Instructions to follow:
Could you write out the line containing "in the eμ channel" and all the lines below it in the data, exactly, through the final one and nothing else?

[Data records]
────────

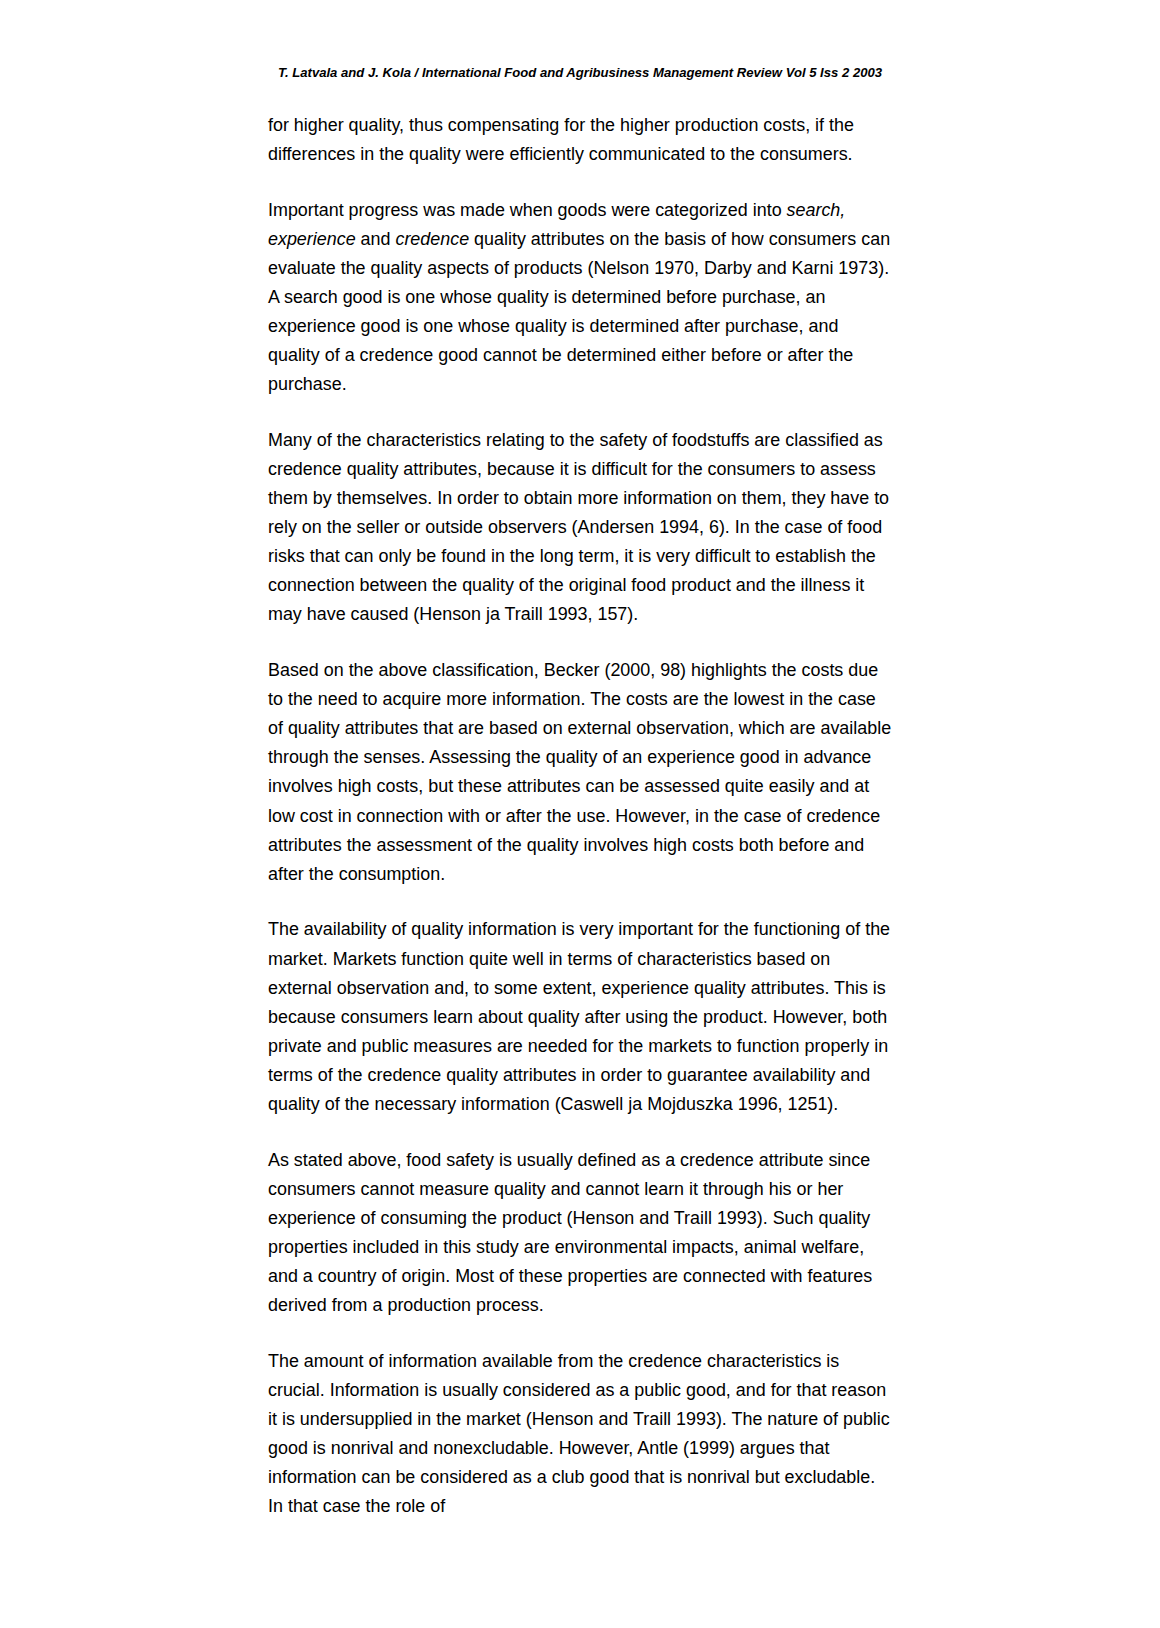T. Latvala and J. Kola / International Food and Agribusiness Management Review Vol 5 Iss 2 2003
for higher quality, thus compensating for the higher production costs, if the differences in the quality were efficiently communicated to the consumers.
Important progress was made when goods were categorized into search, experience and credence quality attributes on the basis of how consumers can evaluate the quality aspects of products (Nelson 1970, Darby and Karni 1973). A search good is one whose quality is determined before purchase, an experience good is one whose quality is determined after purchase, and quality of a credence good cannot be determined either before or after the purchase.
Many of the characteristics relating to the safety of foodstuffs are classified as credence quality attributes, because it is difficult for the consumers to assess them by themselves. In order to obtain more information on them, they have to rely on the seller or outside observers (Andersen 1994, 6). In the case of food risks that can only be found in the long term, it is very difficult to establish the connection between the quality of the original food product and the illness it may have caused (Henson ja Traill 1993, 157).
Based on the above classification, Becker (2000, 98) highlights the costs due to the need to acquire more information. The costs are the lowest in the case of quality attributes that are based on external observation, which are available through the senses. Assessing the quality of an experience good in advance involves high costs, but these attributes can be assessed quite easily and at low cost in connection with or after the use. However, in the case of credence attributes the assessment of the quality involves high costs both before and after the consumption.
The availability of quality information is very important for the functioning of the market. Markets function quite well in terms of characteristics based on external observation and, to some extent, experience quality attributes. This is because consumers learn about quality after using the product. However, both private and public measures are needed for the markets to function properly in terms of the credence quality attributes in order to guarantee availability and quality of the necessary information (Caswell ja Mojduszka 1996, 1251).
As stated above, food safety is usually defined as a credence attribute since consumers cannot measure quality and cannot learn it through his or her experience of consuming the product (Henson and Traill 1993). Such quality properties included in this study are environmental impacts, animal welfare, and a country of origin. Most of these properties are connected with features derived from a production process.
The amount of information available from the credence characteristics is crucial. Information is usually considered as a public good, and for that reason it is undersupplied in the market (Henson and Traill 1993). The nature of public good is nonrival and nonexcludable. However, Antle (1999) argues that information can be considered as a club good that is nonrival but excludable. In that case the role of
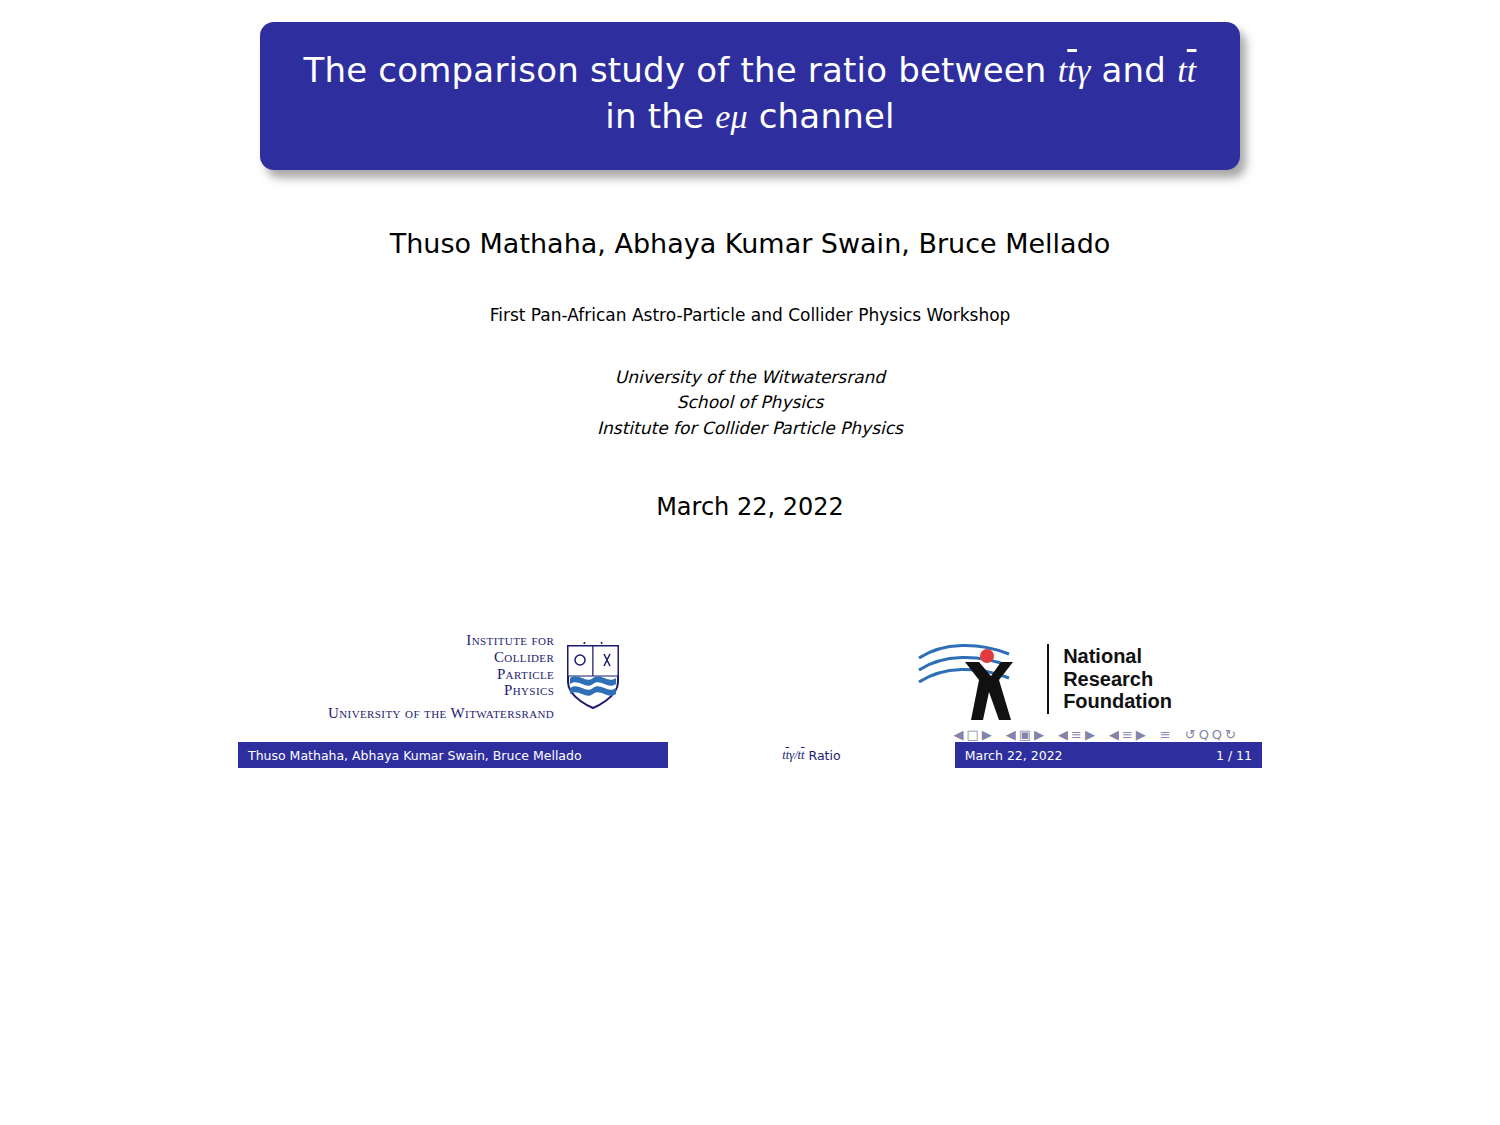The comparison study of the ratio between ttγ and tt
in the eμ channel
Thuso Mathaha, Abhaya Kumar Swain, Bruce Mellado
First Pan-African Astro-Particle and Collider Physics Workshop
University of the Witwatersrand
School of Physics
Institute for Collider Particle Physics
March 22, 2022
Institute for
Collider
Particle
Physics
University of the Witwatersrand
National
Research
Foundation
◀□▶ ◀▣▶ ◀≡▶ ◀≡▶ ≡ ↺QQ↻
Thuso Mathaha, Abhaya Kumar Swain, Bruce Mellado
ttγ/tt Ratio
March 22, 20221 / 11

────────

Response to the task:
in the eμ channel
Thuso Mathaha, Abhaya Kumar Swain, Bruce Mellado
First Pan-African Astro-Particle and Collider Physics Workshop
University of the Witwatersrand
School of Physics
Institute for Collider Particle Physics
March 22, 2022
Institute for
Collider
Particle
Physics
University of the Witwatersrand
National
Research
Foundation
◀□▶ ◀▣▶ ◀≡▶ ◀≡▶ ≡ ↺QQ↻
Thuso Mathaha, Abhaya Kumar Swain, Bruce Mellado
ttγ/tt Ratio
March 22, 20221 / 11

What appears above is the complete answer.